Critics of the law said it was enacted at the behest of labor unions, specifically to allow unions to either organize rideshare and delivery drivers, or use the law to crush the companies. They noted, for instance, that AB5's author, former Assemblywoman Lorena Gonzalez, D-San Diego, departed the legislature in 2022 for a leadership spot in the AFL-CIO labor union.

Uber and Postmates sued, claiming lawmakers' decision to directly target them with the law violated their rights to equal protection under the law.

Upon its first stop to the Ninth Circuit, a three-judge panel agreed that the "animus" displayed by lawmakers toward Uber and similar companies in tailoring the law to hurt them makes the law unconstitutional.

However, that decision was vacated by the rest of the Ninth Circuit court, and assigned to be reconsidered en banc by what is considered a full panel of 11 judges.

In the meantime, California voters enacted a measure known as Proposition 22, which gutted AB5 as applied to Uber, Postmates and similar companies, officially declaring their drivers should be considered independent contractors, regardless of AB5.

The lawsuit, however, continued, as Prop 22 did not apply to claims against Uber and the other rideshare and app-based delivery companies for the period between the passage of AB5 and the effective date of Prop 22, a period which could still expose the companies to potentially significant financial liability for alleged violations of AB5.

Prop 22 has survived an attempt by California Attorney General Rob Bonta to strike down the will of the voters, as the California Supreme Court found voters could use the ballot process to address labor law.

On appeal to the full Ninth Circuit, however, the 11-judge court rejected Uber's assertions AB5 itself had been unconstitutionally enacted.

The 11-0 decision was affirmed by a blend of Democratic and Republican appointees, including appointees of President Donald Trump.

They said they believed lawmakers had "plausible justification for their disparate treatment" of Uber, Postmates and their competitors and cohorts.

Particularly, they said lawmakers were within their authority to target the companies they considered the most egregious among those considered to have misclassified employees as independent contractors.

"The legislature may have perceived Uber as the pioneer of the on-demand app-based business model that many other services replicated," Judge Jacqueline Nguyen wrote for the unanimous court in the decision. "It is certainly reasonable for the legislature to try to target the problem of misclassification at its origin."

The judges further said the court cannot consider whether the law actually would accomplish its stated purposes of improving working conditions, rather than just serving as a cudgel for the state and unions to use against disfavored businesses.

Uber and Postmates then appealed that ruling to the U.S. Supreme Court, seeking a declaration AB5 amounted to an unconstitutional direct governmental attack on their businesses.

The U.S. Supreme Court's denial of Uber's petition was issued without any stated dissents from the high court's nine justices.

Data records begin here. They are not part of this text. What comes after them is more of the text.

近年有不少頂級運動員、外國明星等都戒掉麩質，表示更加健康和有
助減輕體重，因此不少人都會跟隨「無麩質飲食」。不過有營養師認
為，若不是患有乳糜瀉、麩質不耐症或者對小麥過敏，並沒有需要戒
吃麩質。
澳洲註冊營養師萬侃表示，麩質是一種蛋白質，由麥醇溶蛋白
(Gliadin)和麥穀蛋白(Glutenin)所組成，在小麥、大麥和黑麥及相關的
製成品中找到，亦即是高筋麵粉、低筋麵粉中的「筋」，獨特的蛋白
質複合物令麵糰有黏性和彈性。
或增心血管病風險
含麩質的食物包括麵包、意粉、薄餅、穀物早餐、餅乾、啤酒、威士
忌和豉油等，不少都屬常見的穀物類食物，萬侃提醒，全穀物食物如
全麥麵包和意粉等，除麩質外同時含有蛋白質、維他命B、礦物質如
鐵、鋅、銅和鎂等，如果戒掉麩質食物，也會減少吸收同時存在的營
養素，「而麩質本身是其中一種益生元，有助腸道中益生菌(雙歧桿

In a statement published by the San Francisco Chronicle, an attorney for Uber said the company is confident Prop 22 will continue to shield them from the worst overreaches by the state of California and trial lawyers under AB5 and will allow the companies to continue operating in California.

“Fortunately, in Proposition 22, California voters rejected AB5 because it threatened to take away the flexible work opportunities of hundreds of thousands of Californians,” said attorney Theane Evangelis, of the firm of Gibson Dunn & Crutcher, of Los Angeles.

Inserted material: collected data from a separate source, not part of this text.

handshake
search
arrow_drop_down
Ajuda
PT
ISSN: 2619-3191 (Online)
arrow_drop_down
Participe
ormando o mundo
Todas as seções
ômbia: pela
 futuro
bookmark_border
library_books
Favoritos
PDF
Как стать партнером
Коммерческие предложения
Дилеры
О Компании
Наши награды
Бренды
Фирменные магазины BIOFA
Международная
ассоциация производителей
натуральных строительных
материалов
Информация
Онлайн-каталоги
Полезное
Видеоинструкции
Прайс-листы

“Prop 22 remains the law of the land in California and ensures that drivers and couriers retain the independence and flexibility they want and also receive the benefits they deserve.”

The Supreme Court's denial comes just a week after the court similarly rejected a petition from Uber and Lyft to review a California state appeals court's decision allowing Attorney General Rob Bonta and the city attorneys of San Francisco, Los Angeles and San Diego to sue the rideshare companies in pursuit of a potentially big payday, accusing the companies of having violated AB5 in the period before voters enacted Prop 22.